Couscous and Lentils of the Israeli and French Variety

The latest cooking endeavor was adapted from this MooseWood cookbook, which is slowly becoming my go-to for vegetarian recipes.

Couscous and Lentils Salad

Add ½ cup of French lentils to water with ½ teaspoon of salt.  Bring to a boil then simmer for about 20 minutes (until soft.) Drain and set aside.

It’s important to use these little green guys because they are firmer than other lentil varieties, although I don’t think they carry as much taste.

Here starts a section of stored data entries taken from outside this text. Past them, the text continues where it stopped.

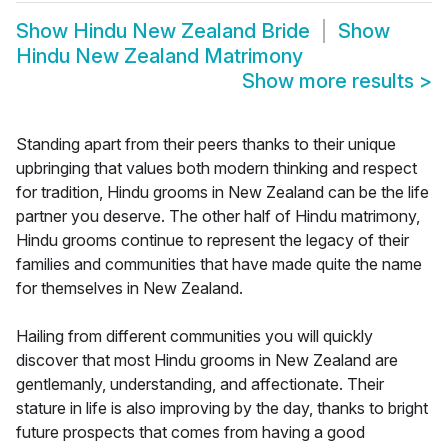
Show
Hindu New Zealand Bride
Show
Hindu New Zealand Matrimony
Show more results
>
Standing apart from their peers thanks to their unique
upbringing that values both modern thinking and respect
for tradition, Hindu grooms in New Zealand can be the life
partner you deserve. The other half of Hindu matrimony,
Hindu grooms continue to represent the legacy of their
families and communities that have made quite the name
for themselves in New Zealand.
Hailing from different communities you will quickly
discover that most Hindu grooms in New Zealand are
gentlemanly, understanding, and affectionate. Their
stature in life is also improving by the day, thanks to bright
future prospects that comes from having a good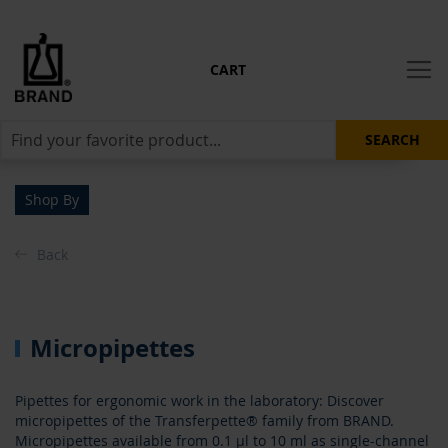
CART
SEARCH
Shop By
Back
Micropipettes
Pipettes for ergonomic work in the laboratory: Discover
micropipettes of the Transferpette® family from BRAND.
Micropipettes available from 0.1 µl to 10 ml as single-channel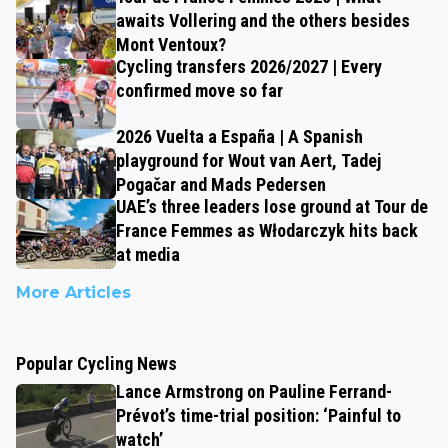
awaits Vollering and the others besides
Mont Ventoux?
Cycling transfers 2026/2027 | Every
confirmed move so far
2026 Vuelta a España | A Spanish
playground for Wout van Aert, Tadej
Pogačar and Mads Pedersen
UAE’s three leaders lose ground at Tour de
France Femmes as Włodarczyk hits back
at media
More Articles
Popular Cycling News
Lance Armstrong on Pauline Ferrand-
Prévot’s time-trial position: ‘Painful to
watch’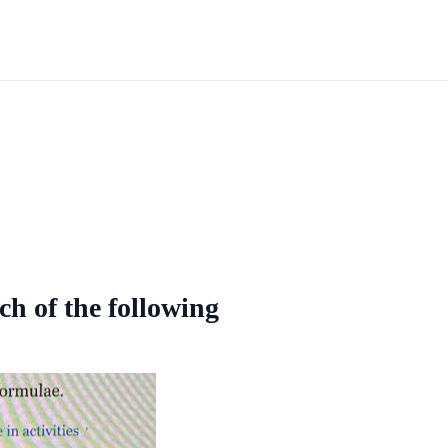
ch of the following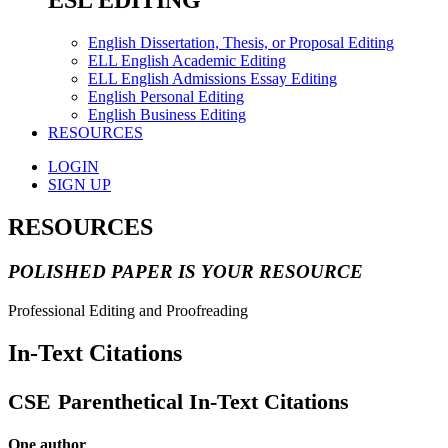
ESL EDITING
English Dissertation, Thesis, or Proposal Editing
ELL English Academic Editing
ELL English Admissions Essay Editing
English Personal Editing
English Business Editing
RESOURCES
LOGIN
SIGN UP
RESOURCES
POLISHED PAPER IS YOUR RESOURCE
Professional Editing and Proofreading
In-Text Citations
CSE
Parenthetical In-Text Citations
One author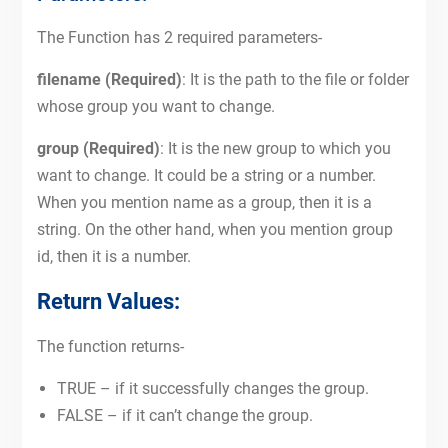
The Function has 2 required parameters-
filename (Required)
: It is the path to the file or folder
whose group you want to change.
group (Required)
: It is the new group to which you
want to change. It could be a string or a number.
When you mention name as a group, then it is a
string. On the other hand, when you mention group
id, then it is a number.
Return Values:
The function returns-
TRUE – if it successfully changes the group.
FALSE – if it can’t change the group.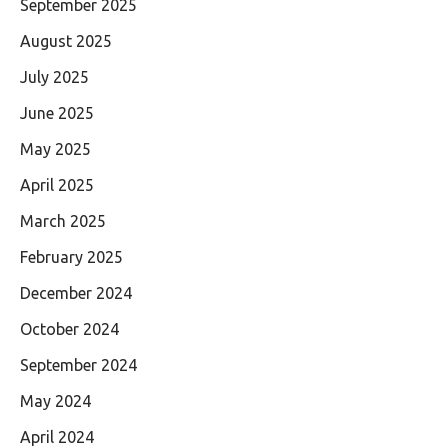
September 2025
August 2025
July 2025
June 2025
May 2025
April 2025
March 2025
February 2025
December 2024
October 2024
September 2024
May 2024
April 2024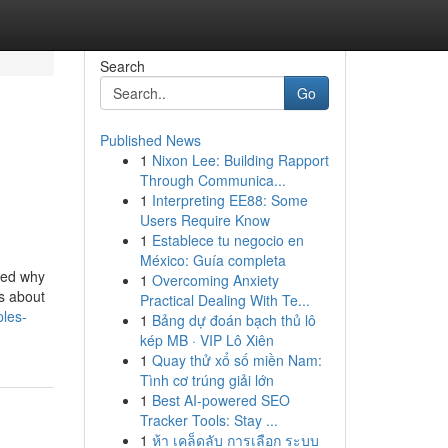
Search
Go
Published News
1
Nixon Lee: Building Rapport
Through Communica...
1
Interpreting EE88: Some
Users Require Know
1
Establece tu negocio en
México: Guía completa
ned why
1
Overcoming Anxiety
’s about
Practical Dealing With Te...
ples-
1
Bảng dự đoán bạch thủ lô
kép MB · VIP Lô Xiên
1
Quay thử xổ số miền Nam:
Tình cơ trúng giải lớn
1
Best AI-powered SEO
Tracker Tools: Stay ...
1
ห้า เคล็ดลับ การเลือก ระบบ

Bring about 8 cups of water to a boil then add 1½ cups of Israeli couscous, a cinnamon stick, and a teaspoon of salt.  Cook in the rapidly boiling water for about 10 minutes to al dente.  Drain, rinse with cold water a few times, remove the cinnamon stick. 

This gets your home smelling lovely.

In a serving bowl, toss the couscous and lentils with:couscous2

  • 2 tablespoons of olive oil
  • 2 teaspoons of freshly grated lemon peel
  • Juice from 1½ lemons
  • ½ cup of diced red bell peppers
  • ¼ cup of diced pitted dates
  • 3 tablespoons of minced fresh mint

Add a good amount of black pepper and salt to taste.  Cover and set aside in the refrigerator for about 30 minutes to allow the flavors to settle and deepen.  Top with toasted pine nuts and serve.

The toasted pine nuts are KEY.  Make sure to take this last step.